[Collected data entries]
════════════════

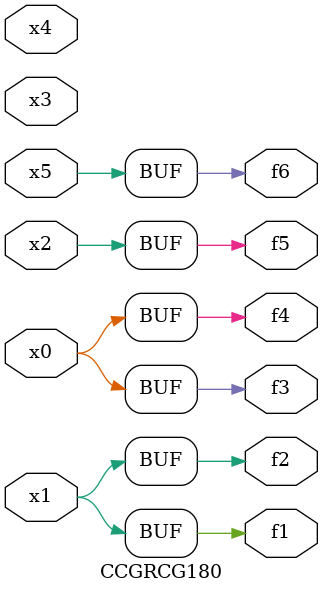
<source format=v>
module CCGRCG180(
	input x0, x1, x2, x3, x4, x5,
	output f1, f2, f3, f4, f5, f6
);
	assign f1 = x1;
	assign f2 = x1;
	assign f3 = x0;
	assign f4 = x0;
	assign f5 = x2;
	assign f6 = x5;
endmodule

</source>
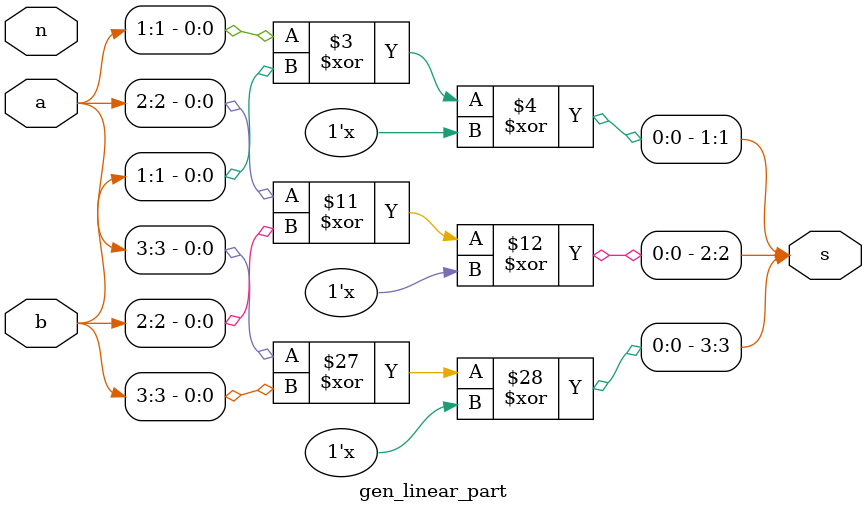
<source format=v>
module gen_linear_part(a,b,n,s);

input  [3:0] a, b; //adder inputs
input [24:0] n; // non-linear outputs
output [3:0] s;

//asigning bit 0assign s[0] = (a[0] ^ b[0]);
//asigning bit 1assign t[0] = n[0];
assign t[1] = t[0] ^ n[1];
assign t[2] = t[1] ^ n[2];

assign s[1] = ( a[1] ^ b [1] ) ^ t[2];

//asigning bit 2assign t[3] = n[3];
assign t[4] = t[3] ^ n[4];
assign t[5] = t[4] ^ n[5];
assign t[6] = t[5] ^ n[6];
assign t[7] = t[6] ^ n[7];
assign t[8] = t[7] ^ n[8];
assign t[9] = t[8] ^ n[9];

assign s[2] = ( a[2] ^ b [2] ) ^ t[9];

//asigning bit 3assign t[10] = n[10];
assign t[11] = t[10] ^ n[11];
assign t[12] = t[11] ^ n[12];
assign t[13] = t[12] ^ n[13];
assign t[14] = t[13] ^ n[14];
assign t[15] = t[14] ^ n[15];
assign t[16] = t[15] ^ n[16];
assign t[17] = t[16] ^ n[17];
assign t[18] = t[17] ^ n[18];
assign t[19] = t[18] ^ n[19];
assign t[20] = t[19] ^ n[20];
assign t[21] = t[20] ^ n[21];
assign t[22] = t[21] ^ n[22];
assign t[23] = t[22] ^ n[23];
assign t[24] = t[23] ^ n[24];

assign s[3] = ( a[3] ^ b [3] ) ^ t[24];

endmodule
</source>
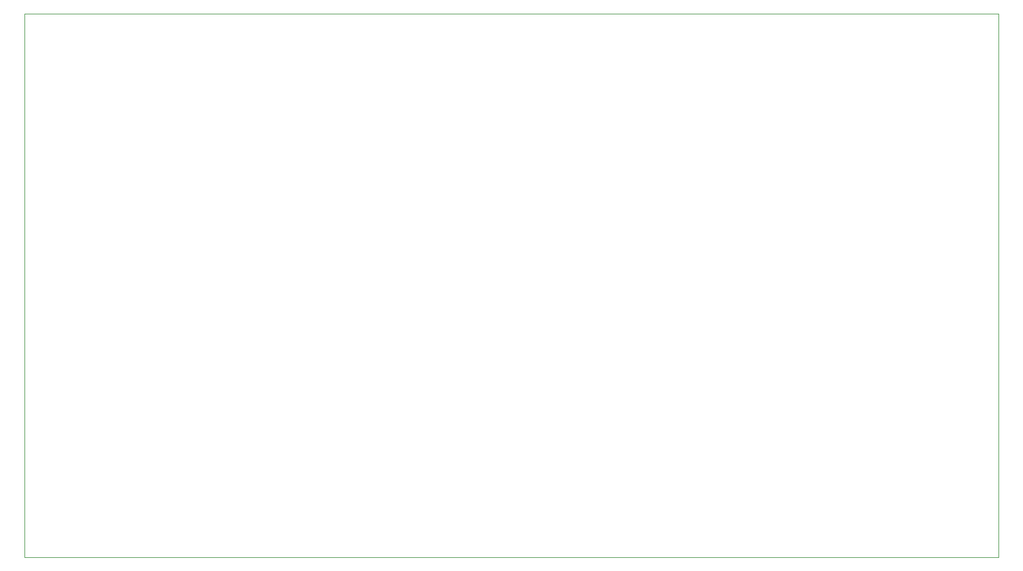
<source format=gbr>
%TF.GenerationSoftware,KiCad,Pcbnew,7.0.7*%
%TF.CreationDate,2023-10-10T01:29:58-06:00*%
%TF.ProjectId,USB_curve_tracer,5553425f-6375-4727-9665-5f7472616365,3*%
%TF.SameCoordinates,Original*%
%TF.FileFunction,Profile,NP*%
%FSLAX46Y46*%
G04 Gerber Fmt 4.6, Leading zero omitted, Abs format (unit mm)*
G04 Created by KiCad (PCBNEW 7.0.7) date 2023-10-10 01:29:58*
%MOMM*%
%LPD*%
G01*
G04 APERTURE LIST*
%TA.AperFunction,Profile*%
%ADD10C,0.100000*%
%TD*%
G04 APERTURE END LIST*
D10*
X210330000Y-139810000D02*
X210330000Y-62810000D01*
X72330000Y-62810000D02*
X72330000Y-139810000D01*
X72330000Y-62810000D02*
X210330000Y-62810000D01*
X72330000Y-139810000D02*
X210330000Y-139810000D01*
M02*

</source>
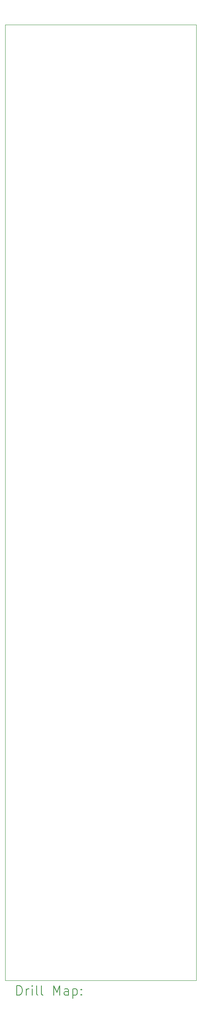
<source format=gbr>
%FSLAX45Y45*%
G04 Gerber Fmt 4.5, Leading zero omitted, Abs format (unit mm)*
G04 Created by KiCad (PCBNEW 6.0.5+dfsg-1~bpo11+1) date 2022-07-21 18:59:06*
%MOMM*%
%LPD*%
G01*
G04 APERTURE LIST*
%TA.AperFunction,Profile*%
%ADD10C,0.100000*%
%TD*%
%ADD11C,0.200000*%
G04 APERTURE END LIST*
D10*
X8382000Y-23559500D02*
X12446000Y-23559500D01*
X12446000Y-3239500D02*
X8382000Y-3239500D01*
X12446000Y-23559500D02*
X12446000Y-3239500D01*
X8382000Y-3239500D02*
X8382000Y-23559500D01*
D11*
X8634619Y-23874976D02*
X8634619Y-23674976D01*
X8682238Y-23674976D01*
X8710810Y-23684500D01*
X8729857Y-23703548D01*
X8739381Y-23722595D01*
X8748905Y-23760690D01*
X8748905Y-23789262D01*
X8739381Y-23827357D01*
X8729857Y-23846405D01*
X8710810Y-23865452D01*
X8682238Y-23874976D01*
X8634619Y-23874976D01*
X8834619Y-23874976D02*
X8834619Y-23741643D01*
X8834619Y-23779738D02*
X8844143Y-23760690D01*
X8853667Y-23751167D01*
X8872714Y-23741643D01*
X8891762Y-23741643D01*
X8958429Y-23874976D02*
X8958429Y-23741643D01*
X8958429Y-23674976D02*
X8948905Y-23684500D01*
X8958429Y-23694024D01*
X8967952Y-23684500D01*
X8958429Y-23674976D01*
X8958429Y-23694024D01*
X9082238Y-23874976D02*
X9063190Y-23865452D01*
X9053667Y-23846405D01*
X9053667Y-23674976D01*
X9187000Y-23874976D02*
X9167952Y-23865452D01*
X9158429Y-23846405D01*
X9158429Y-23674976D01*
X9415571Y-23874976D02*
X9415571Y-23674976D01*
X9482238Y-23817833D01*
X9548905Y-23674976D01*
X9548905Y-23874976D01*
X9729857Y-23874976D02*
X9729857Y-23770214D01*
X9720333Y-23751167D01*
X9701286Y-23741643D01*
X9663190Y-23741643D01*
X9644143Y-23751167D01*
X9729857Y-23865452D02*
X9710810Y-23874976D01*
X9663190Y-23874976D01*
X9644143Y-23865452D01*
X9634619Y-23846405D01*
X9634619Y-23827357D01*
X9644143Y-23808309D01*
X9663190Y-23798786D01*
X9710810Y-23798786D01*
X9729857Y-23789262D01*
X9825095Y-23741643D02*
X9825095Y-23941643D01*
X9825095Y-23751167D02*
X9844143Y-23741643D01*
X9882238Y-23741643D01*
X9901286Y-23751167D01*
X9910810Y-23760690D01*
X9920333Y-23779738D01*
X9920333Y-23836881D01*
X9910810Y-23855928D01*
X9901286Y-23865452D01*
X9882238Y-23874976D01*
X9844143Y-23874976D01*
X9825095Y-23865452D01*
X10006048Y-23855928D02*
X10015571Y-23865452D01*
X10006048Y-23874976D01*
X9996524Y-23865452D01*
X10006048Y-23855928D01*
X10006048Y-23874976D01*
X10006048Y-23751167D02*
X10015571Y-23760690D01*
X10006048Y-23770214D01*
X9996524Y-23760690D01*
X10006048Y-23751167D01*
X10006048Y-23770214D01*
M02*

</source>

════════════════

> Instructions for the task:
Find the word "omitted" in the entries above. Copy every line that has it.

> Written reply:
G04 Gerber Fmt 4.6, Leading zero omitted, Abs format (unit mm)*
G04 Gerber Fmt 4.5, Leading zero omitted, Abs format (unit mm)*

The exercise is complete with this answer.